2ケタ勝利をクリアした力士は他力士との兼ね合いはあるが、基本的には番付が大きく上がることが多い。平幕上位までいくと役力士以上と総当たりになったり、取組が幕内後半になったりといった変化も生じるが、過去8場所ではこの辺りの要素に今一つ適応できなかったのかもしれない。
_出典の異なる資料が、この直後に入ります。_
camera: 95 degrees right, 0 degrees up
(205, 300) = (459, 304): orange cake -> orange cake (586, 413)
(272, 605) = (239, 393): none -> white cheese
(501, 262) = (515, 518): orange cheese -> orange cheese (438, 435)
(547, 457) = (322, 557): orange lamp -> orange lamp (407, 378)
隆の勝は幕内では優勝経験こそないものの、優勝同点1回(2024年名古屋)、殊勲賞1回(2022年夏)、敢闘賞5回(2020年春、2021年九州、2024年名古屋・九州、2025年秋)、金星3個(いずれも照ノ富士から)と豊富な実績を残している。上位でも通用するようなハイレベルな実力を有していることは明白なだけに不思議だが、もしかしたらメンタル的な問題で実力を出し切れていないという可能性もゼロではなさそうだ。
■秋場所の勢いを次場所以降につなげるには?
隆の勝は強烈なのど輪やもろ手突きを駆使した突き押しや右を差しての寄りを武器に、秋場所では1大関2関脇を撃破している。現段階でもかなりのクオリティを有しているといえるが、さらなるレベルアップのために、今まで以上に稽古に励むことがまず大事になるだろう。
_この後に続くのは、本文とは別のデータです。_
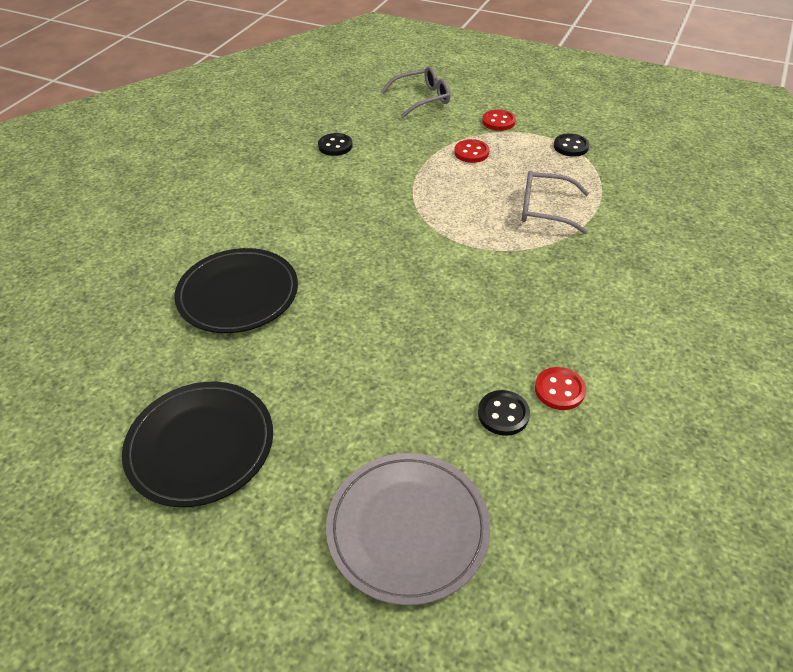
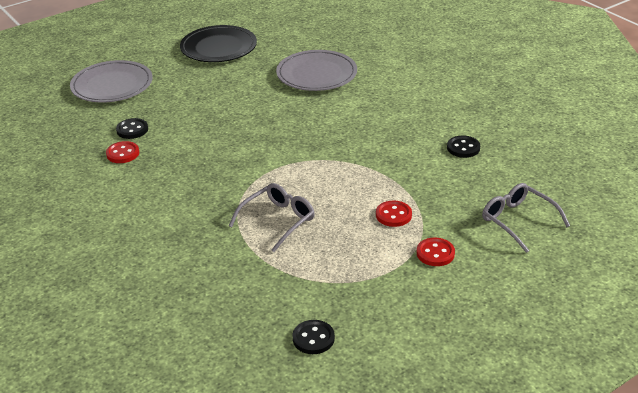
camera: 120 degrees right, 10 degrees down
(238, 294) = (316, 74): black plate -> grey plate
(422, 99) = (518, 221): grey glasses -> grey glasses turned 135 degrees clockwise
(571, 146) = (353, 280): black button -> black button (313, 338)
また、今場所は千秋楽の東関脇・若隆景戦で、のど輪を繰り出し前に出ていたところから引いた結果、逆に土俵際に追い込まれるという場面があった。名古屋場所の大の里が記憶に新しいところだが、安易な引きに頼ると相撲が一気に崩れるリスクがある。14日目の西関脇・霧島戦のように、立ち合いから最後まで攻め切る相撲を重視する方が安定感は出るのではないだろうか。
今年の隆の勝は初場所から6勝、3勝、8勝、9勝と少し停滞していたが、秋場所で大勝ちした勢いのまま、1年最後の九州場所をいい形で締めくくることはできるだろうか。